Levanté la mirada y vi la entrada de la cueva. Me preparé para alzar el vuelo, pero sentí el estómago entumecido por los nervios, así que desistí de la idea.

—Mejor recupero mis fuerzas —me dije a mi mismo alejándome de la entrada, aunque sabía que solo era una excusa para no salir de la seguridad de mi escondite.

Después de un día rondando por la caverna, me determiné a salir, ya que mi cuerpo pedía comida a gritos. No había probado bocado en más de mil años y mi estómago ya no podía esperar a que mis dudas se disipasen.

Con convicción desplegué mis alas y con un fuerte movimiento me elevé saliendo raudo de la cueva. Sentir el viento frío y puro golpear mi rostro era reconfortante, mis músculos se hincharon con cada bocanada de aire que aspiraba.

Batí mis alas con fuerza elevándome cada vez más, me sentía libre, había olvidado esta maravillosa sensación. Cuando pasé las nubes pude ver y sentir el cálido sol, mis viejas escamas empezaron a arrugarse, generándome una molesta comezón.

Antes de mudar mis escamas, me dispuse a ver si el mundo a mi alrededor era seguro, ya que las escamas nuevas se demoraban algunos días en endurecer. No quise salir de la protección de las nubes, así que, usando un hechizo de luz en mis ojos, pude regular la distancia de lo que quería observar.

La montaña en la que me había ocultado seguía igual que la última vez: alejada del mundo y rodeada por el desierto. Un poco más lejos, divisé una manada de herbívoros pastando. Busqué por los alrededores a los molestos humanos, no quería cruzarme con esa especie el primer día que salía de mi cueva.

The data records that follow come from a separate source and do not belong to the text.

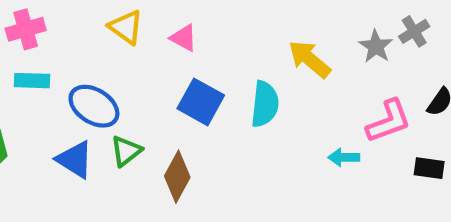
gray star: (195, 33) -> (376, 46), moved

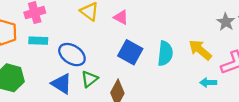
yellow arrow: (310, 59) -> (200, 50), moved

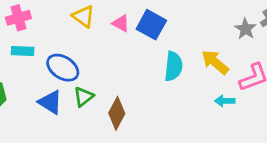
blue square: (130, 52) -> (151, 25), moved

Como no detecté a ningún humano, descendí en picada cayendo en medio del rebaño. No pudieron escapar. Con el impacto de mi cuerpo en la tierra, provoqué una grieta. Capturé a la mayoría; las demás criaturas intentaron huir, pero con un veloz movimiento de mi cola las aniquilé en menos de un minuto. Ahora tenía quince presas para saciar mi hambre.

Me tomé mi tiempo para disfrutar el manjar de la carne tierna y los huesos delgados. Había olvidado la exquisita sensación de la sangre al pasar por mi garganta. Comí hasta saciarme, cogiendo con cuidado tres presas que me habían sobrado.

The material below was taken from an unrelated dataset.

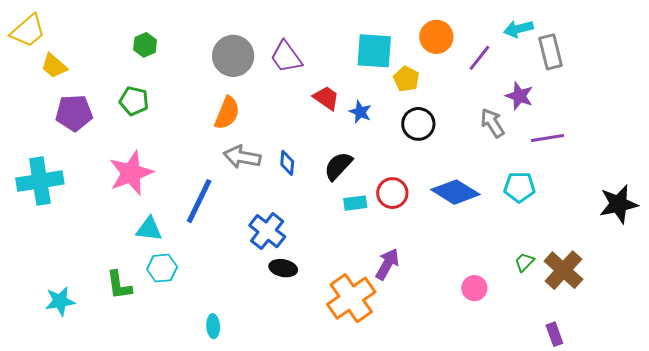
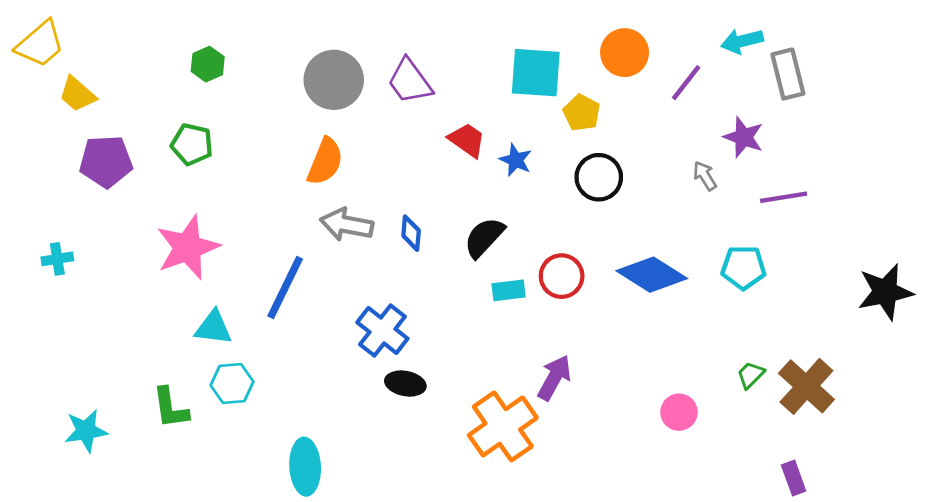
gray arrow: (492, 123) -> (705, 176), size x0.7
cyan cross: (40, 181) -> (57, 259), size x0.5
cyan ellipse: (213, 326) -> (305, 467), size x1.6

—Para más tarde —dije con orgullo.

No había olvidado como era la cacería. Aunque me sorprendí a mí mismo al ver la cantidad de presas que devoré. En otra ocasión me hubieran bastado dos o tres animales de ese tamaño, pero llevaba un milenio sin alimento, y el frenesí que me causó volver a comer no me ayudó a controlarme.

Alcé vuelo y me dirigí a mi cueva, ya era más que suficiente por hoy, mañana seguiría investigando cuánto había cambiado el mundo.

Al día siguiente me levanté muy temprano, ya había dormido por mucho tiempo, y sentí la necesidad de salir a curiosear más, así que apenas vi el primer rayo de luz asomarse por la punta de la montaña, emprendí vuelo.

Quería ver qué había sido de las razas que habitaban este mundo, o si en estos mil años ya había otra especie dominante. Y es que, con tantas guerras y ambiciones de poder, no me sorprendería que se hubieran aniquilado entre ellos.

Sobrevolé los cielos por encima de las nubes, pues prefería tener precaución hasta estar seguro de lo que había pasado. Me alejé de las montañas y me dirigí al desierto. Este si había cambiado en gran forma, ya que la última vez que volé por esa zona, su extensión era menor y tenía varios oasis en el medio, pero ahora, todo era arena.

Al cabo de un instante, divisé una polvareda que se levantaba a la distancia. Me acerqué con cuidado pensando que se trataba de un ejército, pero cuando agucé mi vista, descubrí que se trataba de un joven dragón color negro.

Me sentí feliz, no creí que encontraría a alguien de mi especie, no después de las intensas cacerías a las que nos habían sometido los humanos y guardianes, en busca de su codiciado poder. Descendí por debajo de las nubes para que pudiese verme, ya que este volaba muy al ras del suelo.

—Hola —saludé algo avergonzado. No supe que más decirle, ya que hacía mucho tiempo que no tenía contacto con nadie.